On croit d’abord lire une critique assez facile des jeunes actifs accros à Internet et « soudés à leur Mac ». Et puis Les liens artificiels se révèlent de plus en plus déroutants.
Comme si Nathan Devers et son anti-héros, Julie Libérat, n’étaient qu’une seule et même personne. N’est-ce pas lui, Nathan Devers, qui agite ses Playmobils devant nos yeux comme son personnage principal le fait dans l’Anti-monde ? Mais est-ce que ce n'est pas Julien Libérat qui intercale ses poèmes entre les chapitres ? Lorsque l’auteur fait dire à Frédéric Beigbeder que Vangel, l’avatar numérique du héros, « [fait] partie de ces auteurs qui, au lieu de trouver leur inspiration sur des thèmes galvaudés, essay[ent] d’engager leur art sur un terrain difficile d’accès », qu’il parle « des phénomènes contemporains : les réseaux sociaux, les amis artificiels, les temps perdu sur les écrans », c’est sans doute lui-même qu’il décrit. Beigbeder entretiendra d’ailleurs la confusion en encensant le roman dans les colonnes bien réelles du Figaro Magazine.
Dès lors, on ne sait plus très bien qui nous parle entre Julien Libérat, Vangel et un narrateur omniscient. On se demande, de ce fait, si les défauts de l’écriture ne sont pas délibérés pour correspondre aux maladresses du protagoniste, si, comme lui, l’auteur ne fait pas exprès d’écrire parfois n’importe quoi pour paraître génial, si la rareté des décors et des scènes n’est pas préméditée pour retranscrire le malaise des personnages.
En effet, le roman souffre d’une absence de mise en scène qui laisse la place à de longs développements sur la médiocrité de Julien Libérat, le développement du métavers appelé l’Anti-monde et le basculement du personnage dans le néant. Le réel ne semble plus exister mais seulement des représentations : l’auteur ne fonde plus ses comparaisons sur la réalité mais sur des films et des séries (Oscar, Grey’s Anatomy). On sent d’ailleurs qu’il est habitué à disserter. Il ne peut s’empêcher, à certains moments, de commenter son exemple. Il ne nous épargne pas non plus quelques passages d’une vulgarité gratuite.
Dans ses interviews, Nathan Devers insiste sur sa volonté de ne pas écrire un roman à thèse mais explique avoir essayé d’introduire l’idée que si nous nous plongeons aussi facilement dans les mondes virtuels, c’est parce que le réel est décevant. Julien Libérat bascule dans l’Anti-monde parce qu’il est un raté. Et pourtant l’Anti-monde réunit des millions de personnes. Il faut donc que nous soyons tous des ratés pour qu’il fonctionne.
Pourtant, le livre donne l’impression de s’acharner inutilement sur un personnage fragile depuis le début.

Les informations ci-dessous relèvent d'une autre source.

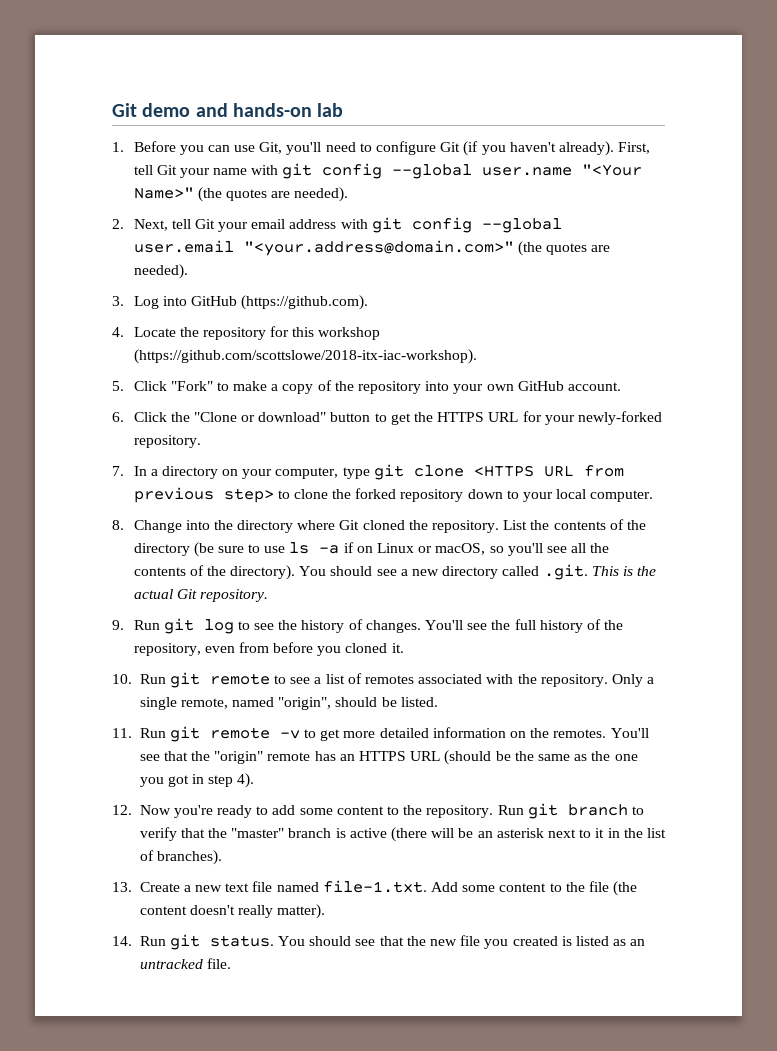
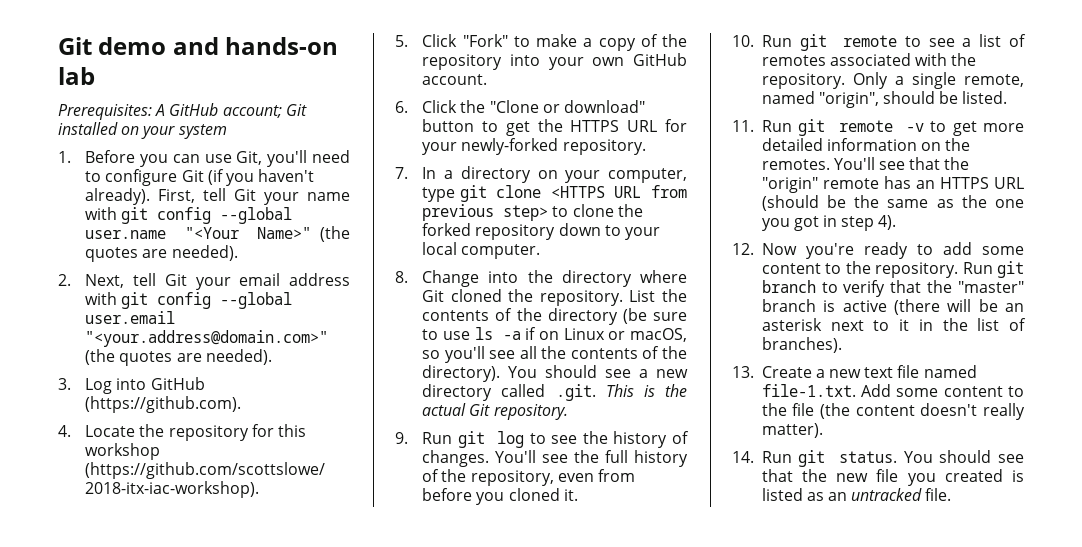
(344, 110) none -> [58,103,307,120] [58,122,227,139] // Prerequisites: A GitHub account; Git installed on your system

L’auteur insiste sur le marasme de Rungis comme si le déclassement social de Julien suffisait à expliquer son addiction, comme si les habitants de Paris ou de New-York étaient protégés contre la puissance des algorithmes. Mais comment expliquer que son ex-copine May ne puisse pas se contenter de vivre son bonheur et éprouve le besoin de la partager sur les réseaux sociaux ? Ce n’est pas une banlieue largement caricaturée qui puisse permettre de comprendre le malaise contemporain.
Il est donc difficile de savoir si les défauts du roman sont volontaires ou si l’auteur ne souffre pas des maux qu’il entend décrire dans Les liens artificiels. En refermant le livre, on ne sait plus très bien que choisir entre un monde réel et un monde virtuel qui nous sont présentés comme aussi décevants l’un que l’autre.